I heard a news story today that I consider to be a canary story. The story should explain where we are and how much traction we've lost in the process of moving the American aesthetic of life upward and forward.

You see, the United States Department of Labor found 85 child labor law violations at Wal-Mart stores in Connecticut, New Hampshire, and Arkansas. Child labor laws of course are supposed to frown on children operating cardboard balers and chainsaws, like kids were found doing as Wal-Mart employees.
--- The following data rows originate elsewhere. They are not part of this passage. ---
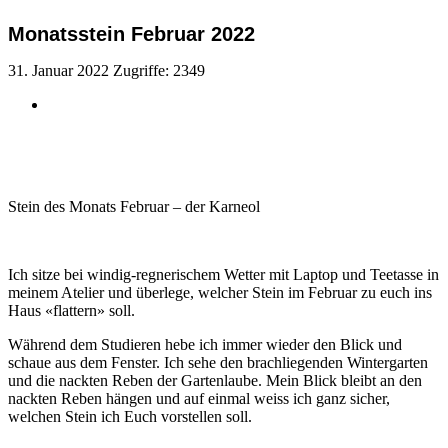
Monatsstein Februar 2022
31. Januar 2022
Zugriffe: 2349
Stein des Monats Februar – der Karneol
Ich sitze bei windig-regnerischem Wetter mit Laptop und Teetasse in
meinem Atelier und überlege, welcher Stein im Februar zu euch ins
Haus «flattern» soll.
Während dem Studieren hebe ich immer wieder den Blick und
schaue aus dem Fenster. Ich sehe den brachliegenden Wintergarten
und die nackten Reben der Gartenlaube. Mein Blick bleibt an den
nackten Reben hängen und auf einmal weiss ich ganz sicher,
welchen Stein ich Euch vorstellen soll.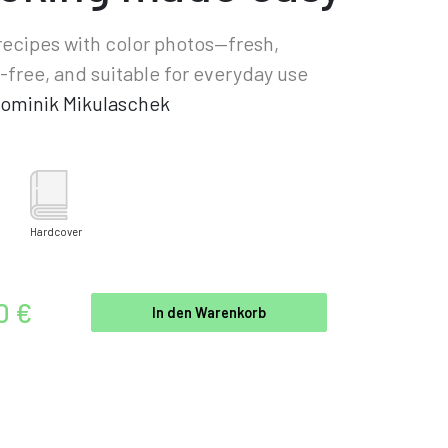
recipes with color photos—fresh,
-free, and suitable for everyday use
ominik Mikulaschek
Hardcover
0 €
In den Warenkorb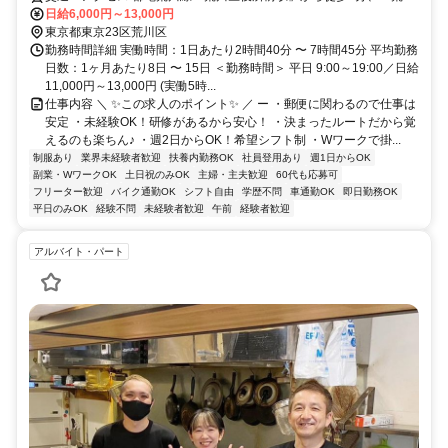
一中前駅」から徒歩7分
日給6,000円～13,000円
東京都東京23区荒川区
勤務時間詳細 実働時間：1日あたり2時間40分 〜 7時間45分 平均勤務
日数：1ヶ月あたり8日 〜 15日 ＜勤務時間＞ 平日 9:00～19:00／日給
11,000円～13,000円 (実働5時...
仕事内容 ＼ ✨この求人のポイント✨ ／ ー ・郵便に関わるので仕事は
安定 ・未経験OK！研修があるから安心！ ・決まったルートだから覚
えるのも楽ちん♪ ・週2日からOK！希望シフト制 ・Wワークで掛...
制服あり
業界未経験者歓迎
扶養内勤務OK
社員登用あり
週1日からOK
副業・WワークOK
土日祝のみOK
主婦・主夫歓迎
60代も応募可
フリーター歓迎
バイク通勤OK
シフト自由
学歴不問
車通勤OK
即日勤務OK
平日のみOK
経験不問
未経験者歓迎
午前
経験者歓迎
アルバイト・パート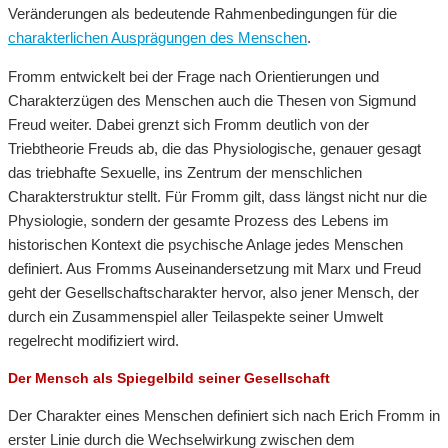
Veränderungen als bedeutende Rahmenbedingungen für die
charakterlichen Ausprägungen des Menschen
.
Fromm entwickelt bei der Frage nach Orientierungen und
Charakterzügen des Menschen auch die Thesen von Sigmund
Freud weiter. Dabei grenzt sich Fromm deutlich von der
Triebtheorie Freuds ab, die das Physiologische, genauer gesagt
das triebhafte Sexuelle, ins Zentrum der menschlichen
Charakterstruktur stellt. Für Fromm gilt, dass längst nicht nur die
Physiologie, sondern der gesamte Prozess des Lebens im
historischen Kontext die psychische Anlage jedes Menschen
definiert. Aus Fromms Auseinandersetzung mit Marx und Freud
geht der Gesellschaftscharakter hervor, also jener Mensch, der
durch ein Zusammenspiel aller Teilaspekte seiner Umwelt
regelrecht modifiziert wird.
Der Mensch als Spiegelbild seiner Gesellschaft
Der Charakter eines Menschen definiert sich nach Erich Fromm in
erster Linie durch die Wechselwirkung zwischen dem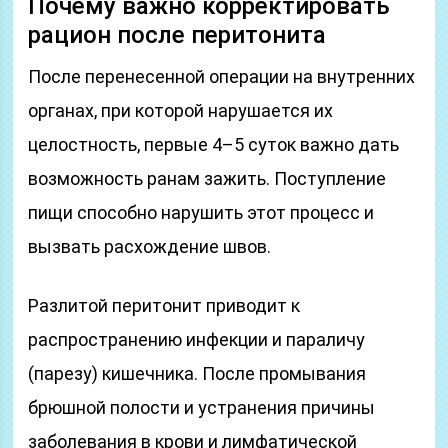
Почему важно корректировать
рацион после перитонита
После перенесенной операции на внутренних
органах, при которой нарушается их
целостность, первые 4–5 суток важно дать
возможность ранам зажить. Поступление
пищи способно нарушить этот процесс и
вызвать расхождение швов.
Разлитой перитонит приводит к
распространению инфекции и параличу
(парезу) кишечника. После промывания
брюшной полости и устранения причины
заболевания в крови и лимфатической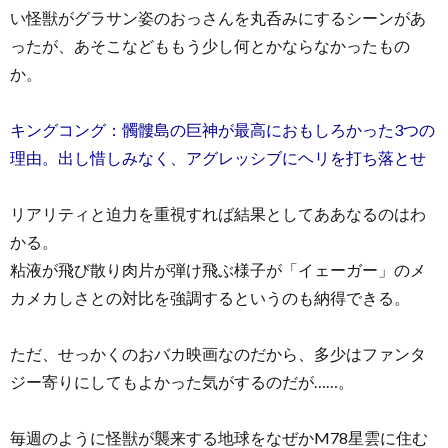
い怪獣がグラサン姿のおっさんを丸呑みにするシーンがあ
ったが、あそこなどももう少し何とかならなかったもの
か。
キングコング：髑髏島の巨神が最高におもしろかった3つの
理由。出し惜しみなく、アグレッシブにヘリを打ち落とせ
リアリティと迫力を重視すれば結果としてああなるのはわ
かる。
粘液が飛び散り肉片が弾け飛ぶ様子が「イェーガー」のメ
カメカしさとの対比を強調するというのも納得できる。
ただ、せっかくのおバカ映画なのだから、多少はファンタ
ジー寄りにしてもよかった気がするのだが……。
毎週のように怪獣が襲来する地球をなぜかM78星雲に住む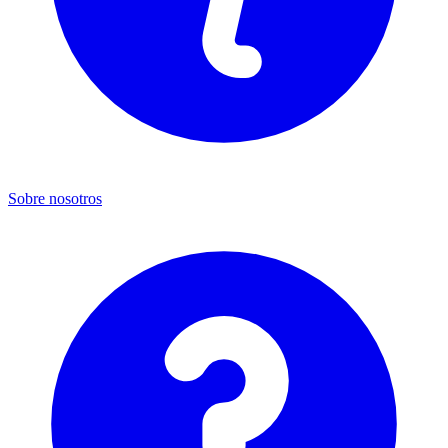
Sobre nosotros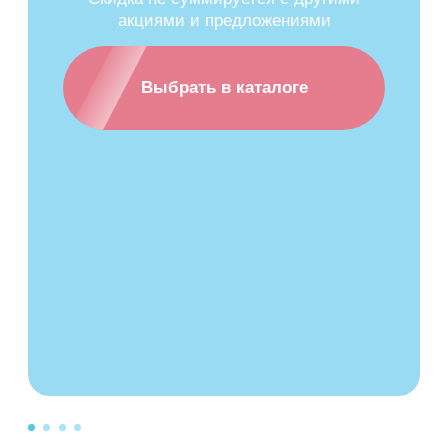
отрицательных последствий, вызванных
акциями и предложениями
утратой или разглашением персональных
данных Пользователя.
Выбрать в каталоге
6. Права и обязанности сторон
6.1. Пользователь вправе:
6.1.1. Принимать свободное решение о
предоставлении своих персональных
данных, необходимых для использования
сайта, и давать согласие на их обработку.
6.1.2. Обновить, дополнить предоставленную
информацию о персональных данных в
случае изменения данной информации.
6.1.3. Пользователь имеет право на
получение у Администрации информации,
касающейся обработки его персональных
данных, если такое право не ограничено в
соответствии с федеральными законами.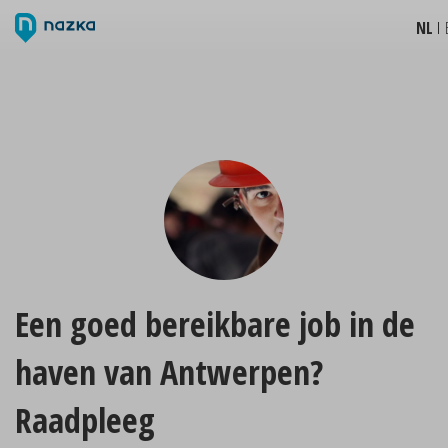
NL
Een goed bereikbare job in de
haven van Antwerpen?
Raadpleeg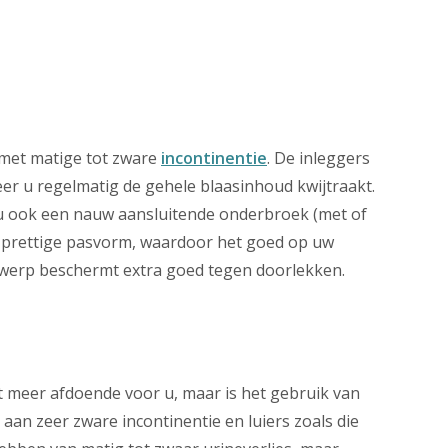
n met matige tot zware
incontinentie
. De inleggers
r u regelmatig de gehele blaasinhoud kwijtraakt.
u ook een nauw aansluitende onderbroek (met of
en prettige pasvorm, waardoor het goed op uw
werp beschermt extra goed tegen doorlekken.
t meer afdoende voor u, maar is het gebruik van
aan zeer zware incontinentie en luiers zoals die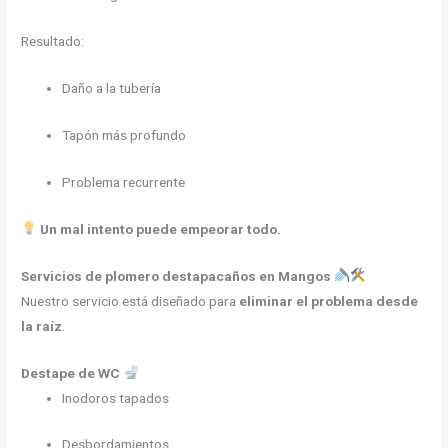
Resultado:
Daño a la tubería
Tapón más profundo
Problema recurrente
Un mal intento puede empeorar todo.
Servicios de plomero destapacaños en Mangos
Nuestro servicio está diseñado para
eliminar el problema desde
la raíz
.
Destape de WC
Inodoros tapados
Desbordamientos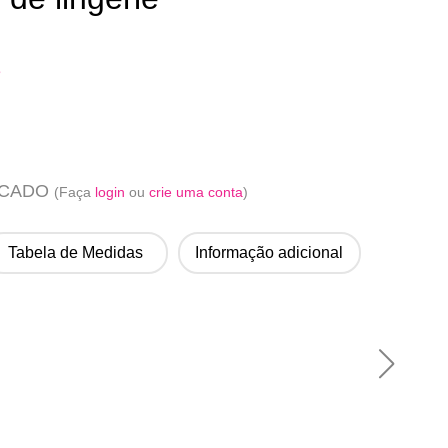
e
ACADO
(Faça
login
ou
crie uma conta
)
Tabela de Medidas
Informação adicional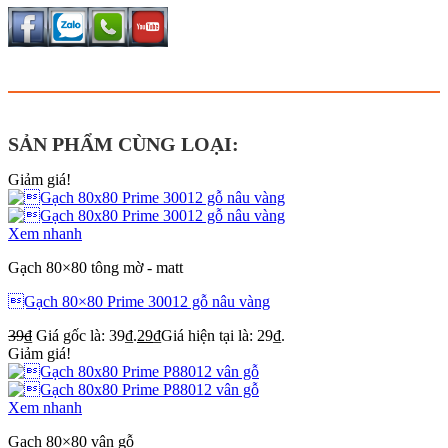
SẢN PHẨM CÙNG LOẠI:
Giảm giá!
Xem nhanh
Gạch 80×80 tông mờ - matt
Gạch 80×80 Prime 30012 gỗ nâu vàng
39
₫
Giá gốc là: 39₫.
29
₫
Giá hiện tại là: 29₫.
Giảm giá!
Xem nhanh
Gạch 80×80 vân gỗ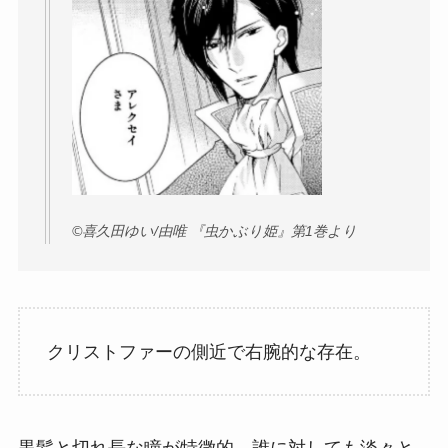
©︎喜久田ゆい/由唯 『虫かぶり姫』第1巻より
クリストファーの側近で右腕的な存在。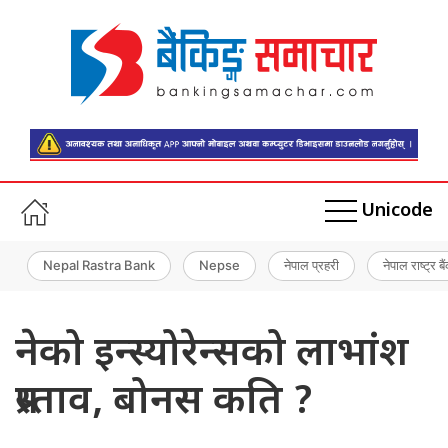
Unicode
Nepal Rastra Bank
Nepse
नेपाल प्रहरी
नेपाल राष्ट्र बै
नेको इन्स्योरेन्सको लाभांश
प्रस्ताव, बोनस कति ?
So, Wal-Mart sat down and wrote its own settlement agreement. And the Labor Department accepted it. Would it surprise you to know that the terms of the agreement don't cause Wal-Mart to have to cop to any wrongdoing? That it incurred a penalty of $135,540? And that it allows those stores a 15-day notice before inspectors visit again?

Child labor is an issue that the United States began visiting at the turn of the last century. It should be one of the most well-settled issues of our time. The notion that children should be relieved from the tasks of earning a living, should be relieved from the risk of job-related injuries, that the job of a child is to become educated and whole, solving quadratic equations instead of mining coal, these notions seemed foreign as America phased out the agrarian economy for its industrial economy, but that was a century ago, and these notions should be hard-fused into us by now. But this government, currently rife with people who allegedly champion "family values" and who all seem to have hard-ons for the medical procedure of abortion because it's "baby-killin'," this government fines $135,540 to a company that reported profits this year of $2.04 billion for something as egregious as allowing kids to operate the big toys?

This is a canary story. Your federal government is falling down on the job when it comes to something as peremptory as enforcing child labor laws, and it is doing that because of the larger, more poisonous atmosphere of pro-corporate, anti-labor fascism that has full-nelsoned the American government. And I continue to wonder how much more it will take before this reality slaps 95 percent or more of the American public in the face.